EXERCISE BRIEF -
Copy word for word the Adaptive RED patch message from "tc qdisc add" to "1392 requeues 0)".

EXTRACT PROVIDED -
From 8af2a218de38f51ea4b4fa48cac1273319ae260c Mon Sep 17 00:00:00 2001
From: Eric Dumazet <eric.dumazet@gmail.com>
Date: Thu, 8 Dec 2011 06:06:03 +0000
Subject: sch_red: Adaptative RED AQM

Adaptative RED AQM for linux, based on paper from Sally FLoyd,
Ramakrishna Gummadi, and Scott Shenker, August 2001 :

http://icir.org/floyd/papers/adaptiveRed.pdf

Goal of Adaptative RED is to make max_p a dynamic value between 1% and
50% to reach the target average queue : (max_th - min_th) / 2

Every 500 ms:
 if (avg > target and max_p <= 0.5)
  increase max_p : max_p += alpha;
 else if (avg < target and max_p >= 0.01)
  decrease max_p : max_p *= beta;

target :[min_th + 0.4*(min_th - max_th),
          min_th + 0.6*(min_th - max_th)].
alpha : min(0.01, max_p / 4)
beta : 0.9
max_P is a Q0.32 fixed point number (unsigned, with 32 bits mantissa)

Changes against our RED implementation are :

max_p is no longer a negative power of two (1/(2^Plog)), but a Q0.32
fixed point number, to allow full range described in Adatative paper.

To deliver a random number, we now use a reciprocal divide (thats really
a multiply), but this operation is done once per marked/droped packet
when in RED_BETWEEN_TRESH window, so added cost (compared to previous
AND operation) is near zero.

dump operation gives current max_p value in a new TCA_RED_MAX_P
attribute.

Example on a 10Mbit link :

tc qdisc add dev $DEV parent 1:1 handle 10: est 1sec 8sec red \
   limit 400000 min 30000 max 90000 avpkt 1000 \
   burst 55 ecn adaptative bandwidth 10Mbit

# tc -s -d qdisc show dev eth3
...
qdisc red 10: parent 1:1 limit 400000b min 30000b max 90000b ecn
adaptative ewma 5 max_p=0.113335 Scell_log 15
 Sent 50414282 bytes 34504 pkt (dropped 35, overlimits 1392 requeues 0)
 rate 9749Kbit 831pps backlog 72056b 16p requeues 0
  marked 1357 early 35 pdrop 0 other 0

Signed-off-by: Eric Dumazet <eric.dumazet@gmail.com>
Signed-off-by: David S. Miller <davem@davemloft.net>
---
 include/linux/pkt_sched.h |   6 ++-
 include/net/red.h         | 101 ++++++++++++++++++++++++++++++++++++++--------
 lib/reciprocal_div.c      |   2 +
 net/sched/sch_red.c       |  21 ++++++++++
 4 files changed, 111 insertions(+), 19 deletions(-)

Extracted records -

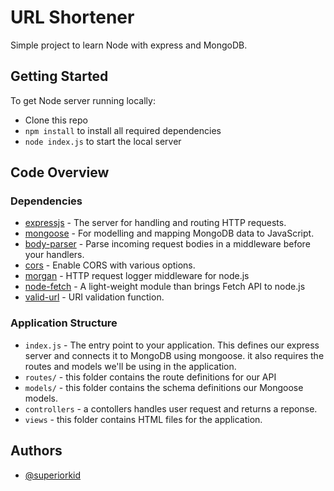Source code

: 
# URL Shortener

Simple project to learn Node with express and MongoDB.

## Getting Started

To get Node server running locally:

 - Clone this repo
 - `npm install` to install all required dependencies
 - `node index.js` to start the local server
## Code Overview

### Dependencies

 - [expressjs](https://www.npmjs.com/package/express) - The server for handling and routing HTTP requests.
 - [mongoose](https://www.npmjs.com/package/mongoose) - For modelling and mapping MongoDB data to JavaScript.
 - [body-parser](https://www.npmjs.com/package/body-parser) - Parse incoming request bodies in a middleware before your handlers.
 - [cors](https://www.npmjs.com/package/cors) - Enable CORS with various options.
 - [morgan](https://www.npmjs.com/package/morgan) - HTTP request logger middleware for node.js
 - [node-fetch](https://www.npmjs.com/package/node-fetch) - A light-weight module than brings Fetch API to node.js
 - [valid-url](https://www.npmjs.com/package/valid-url) - URI validation function.

### Application Structure

 - `index.js` - The entry point to your application. This defines our express server and connects it to MongoDB using mongoose. it also requires the routes and models we'll be using in the application.
 - `routes/` - this folder contains the route definitions for our API
 - `models/` - this folder contains the schema definitions our Mongoose models.
 - `controllers` - a contollers handles user request and returns a reponse.
 - `views` - this folder contains HTML files for the application.
## Authors

- [@superiorkid](https://www.github.com/superiorkid)

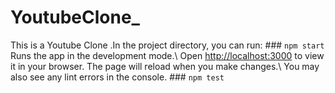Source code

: # YoutubeClone_
This is a Youtube Clone .In the project directory, you can run:  ### `npm start`  Runs the app in the development mode.\ Open [http://localhost:3000](http://localhost:3000) to view it in your browser.  The page will reload when you make changes.\ You may also see any lint errors in the console.  ### `npm test`
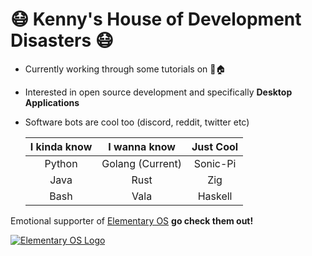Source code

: # 😷 Kenny's House of Development Disasters 😷

* Currently working through some tutorials on 🌳🏠
* Interested in open source development and specifically **Desktop Applications**
* Software bots are cool too (discord, reddit, twitter etc)

    | I kinda know |   I wanna know   | Just Cool |
    | :----------: | :--------------: | :-------: |
    | Python       | Golang (Current) | Sonic-Pi  |
    | Java         | Rust             | Zig       |
    | Bash         | Vala             | Haskell   |
  
  
Emotional supporter of [Elementary OS](https://github.com/elementary) **go check them out!** 
  
  
  
[![Elementary OS Logo](https://avatars.githubusercontent.com/u/1978534?s=200&v=4)](https://github.com/elementary)


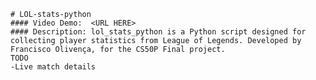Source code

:     # LOL-stats-python
    #### Video Demo:  <URL HERE>
    #### Description: lol_stats_python is a Python script designed for collecting player statistics from League of Legends. Developed by Francisco Olivença, for the CS50P Final project.
    TODO
    -Live match details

EXPECTED ANSWER -
tc qdisc add dev $DEV parent 1:1 handle 10: est 1sec 8sec red \
   limit 400000 min 30000 max 90000 avpkt 1000 \
   burst 55 ecn adaptative bandwidth 10Mbit

# tc -s -d qdisc show dev eth3
...
qdisc red 10: parent 1:1 limit 400000b min 30000b max 90000b ecn
adaptative ewma 5 max_p=0.113335 Scell_log 15
 Sent 50414282 bytes 34504 pkt (dropped 35, overlimits 1392 requeues 0)